Preliminary results from the prospective, randomised, multicentre Instylla Hydrogel Embolic System (HES; Instylla) trial show the liquid embolic met primary safety and effectiveness endpoints, with a 99% freedom from major adverse event rate at 30 days follow-up, compared to a literature-derived performance goal of 75%.
The results of the trial were presented by Nadine Abi-Jaoudeh (University of California, Irvine, USA) at the Society of Interventional Radiology (SIR) annual scientific meeting (29 March–2 April, Nashville, USA) during a late-breaking abstract session.
Described as the “first” randomised controlled pivotal study of a liquid embolic for treatment of hypervascular tumours, Abi-Jaoudeh outlined that the Instylla HES is intended for the occlusion of hypervascular tumours, which was compared with standard of care-transarterial embolization/conventional chemoembolization (TAE/TACE).
Instylla HES is a biocompatible, aqueous, polyethylene glycol liquid embolic provided as two precursors that forms a hydrogel in situ when they mix at the target location. A total of 150 patients presenting with hypervascular tumours were enrolled from 22 centres, 84 enrollees were men and 66 women, with an average age of 65.4 years. Inclusion criteria included subjects with a Eastern Cooperative Oncology Group (ECOG) performance status of between 0–2 (except for metastastic disease where it was 0-1) with at least one target vessel <5mm.
Patients were randomised 2:1 to the Instylla HES treatment or the institutionally-indicated standard of care treatment. Patients underwent clinical and imaging follow-up at 30 and 90 days, with an additional clinical follow-up at 180 days post procedure. The majority of patients (44.7%) included in the trial presented with primary liver hepatocellular carcinoma (HCC), liver metastases (18%), benign liver tumours (6.7%), bone tumours (6%), and renal tumours (24.7%).
Addressing SIR 2025 delegates, Abi-Jaoudeh defined their primary safety endpoint as freedom from major adverse events which were “definitely or probably attributable” to the device and/or procedure and Grade ≥3 events per the 2017 SIR guidelines for events of death, non-target embolization, unintended target tissue ischaemia, pulmonary embolism, vascular injury requiring intervention, renal or hepatic failure, abscess in target organ/tissue, or toxic/allergic reaction to HES. The primary effectiveness endpoint was the delivery of the embolic agent to the index tumour feeding vessel with stasis of flow assessed by an independent imaging core laboratory.
Abi-Jaoudeh reported that their preliminary results showed a 99% freedom from major adverse event rate, with a single event attributed to the procedure and not the embolic. Their analysis for technical success was based on 132 vessels in 97 subjects who received HES and 66 vessels in 48 subjects who received standard of care. The speaker detailed that the primary effectiveness endpoint met and surpassed their predefined non-inferiority margin of 10% and technical success was 88.6% and 77.3% for HES and standard of care, respectively.
The Instylla HES data showed a lower numerical incidence of additional embolization procedures beyond the 90-day follow-up, reported at 8.8% for HES and 14.6% for standard of care. Further, no clinically significant non-target embolization was associated with HES, Abi-Jaoudeh outlined.

(Stored data entries)
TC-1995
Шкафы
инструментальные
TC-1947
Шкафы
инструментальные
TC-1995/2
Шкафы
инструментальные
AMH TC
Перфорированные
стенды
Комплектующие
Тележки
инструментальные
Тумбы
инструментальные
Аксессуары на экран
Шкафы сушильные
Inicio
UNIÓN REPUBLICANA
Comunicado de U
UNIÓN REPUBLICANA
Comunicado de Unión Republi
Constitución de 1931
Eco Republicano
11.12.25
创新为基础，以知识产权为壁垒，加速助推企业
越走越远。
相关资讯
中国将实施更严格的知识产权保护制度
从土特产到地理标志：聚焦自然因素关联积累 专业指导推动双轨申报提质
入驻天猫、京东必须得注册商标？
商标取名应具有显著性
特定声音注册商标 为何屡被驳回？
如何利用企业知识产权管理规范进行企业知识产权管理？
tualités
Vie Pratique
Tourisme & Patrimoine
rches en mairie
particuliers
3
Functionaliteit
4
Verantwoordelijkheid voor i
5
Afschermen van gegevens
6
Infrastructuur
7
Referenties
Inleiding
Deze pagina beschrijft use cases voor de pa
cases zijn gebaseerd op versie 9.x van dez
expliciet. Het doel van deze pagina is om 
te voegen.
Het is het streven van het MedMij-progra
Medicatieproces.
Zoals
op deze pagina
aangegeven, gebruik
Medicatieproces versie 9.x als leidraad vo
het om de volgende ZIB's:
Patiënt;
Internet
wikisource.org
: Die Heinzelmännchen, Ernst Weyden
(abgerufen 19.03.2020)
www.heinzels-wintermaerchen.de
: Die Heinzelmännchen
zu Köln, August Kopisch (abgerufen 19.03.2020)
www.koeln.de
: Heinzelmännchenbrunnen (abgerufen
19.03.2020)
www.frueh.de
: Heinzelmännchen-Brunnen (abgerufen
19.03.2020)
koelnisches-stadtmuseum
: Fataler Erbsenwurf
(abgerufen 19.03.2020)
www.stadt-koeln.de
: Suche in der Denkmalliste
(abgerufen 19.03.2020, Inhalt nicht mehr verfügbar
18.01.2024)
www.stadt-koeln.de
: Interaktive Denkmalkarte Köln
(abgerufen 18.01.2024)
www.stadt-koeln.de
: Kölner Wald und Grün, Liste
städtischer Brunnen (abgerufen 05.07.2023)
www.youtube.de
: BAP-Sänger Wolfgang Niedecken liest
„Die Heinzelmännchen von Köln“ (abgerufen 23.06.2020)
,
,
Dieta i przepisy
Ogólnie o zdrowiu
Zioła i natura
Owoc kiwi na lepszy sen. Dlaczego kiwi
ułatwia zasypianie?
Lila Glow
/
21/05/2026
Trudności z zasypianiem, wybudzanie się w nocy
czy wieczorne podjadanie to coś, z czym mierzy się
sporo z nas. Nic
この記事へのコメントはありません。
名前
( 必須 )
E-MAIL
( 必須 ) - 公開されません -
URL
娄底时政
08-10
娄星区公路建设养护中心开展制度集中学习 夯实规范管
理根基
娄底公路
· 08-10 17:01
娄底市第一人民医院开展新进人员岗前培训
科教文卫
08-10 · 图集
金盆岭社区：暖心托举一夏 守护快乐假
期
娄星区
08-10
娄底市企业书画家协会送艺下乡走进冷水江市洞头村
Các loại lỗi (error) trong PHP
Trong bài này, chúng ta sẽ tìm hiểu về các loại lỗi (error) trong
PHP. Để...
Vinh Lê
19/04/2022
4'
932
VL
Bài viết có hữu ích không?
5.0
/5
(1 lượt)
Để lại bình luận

Exercises to complete.
1. According to the trial report, from how many centers were patients enrolled?
2. List every type of tumor that the trial report names among the patients included in the trial.
3. Do these statements agree with the trial report? Answer yes or no for each, quoting the deciding words.
(a) Patients were randomized 2:1 between Instylla HES and standard of care.
(b) Technical success was higher for standard of care than for HES.
(c) The single major adverse event was attributed to the embolic.
The items are separate material and are not part of the trial report.

Solutions per task.
1. 22 centers

2.
- Primary liver hepatocellular carcinoma (HCC)
- Liver metastases
- Benign liver tumors
- Bone tumors
- Renal tumors

3.
(a) Yes: "Patients were randomised 2:1 to the Instylla HES treatment or the institutionally-indicated standard of care treatment."
(b) No: "technical success was 88.6% and 77.3% for HES and standard of care, respectively."
(c) No: "with a single event attributed to the procedure and not the embolic."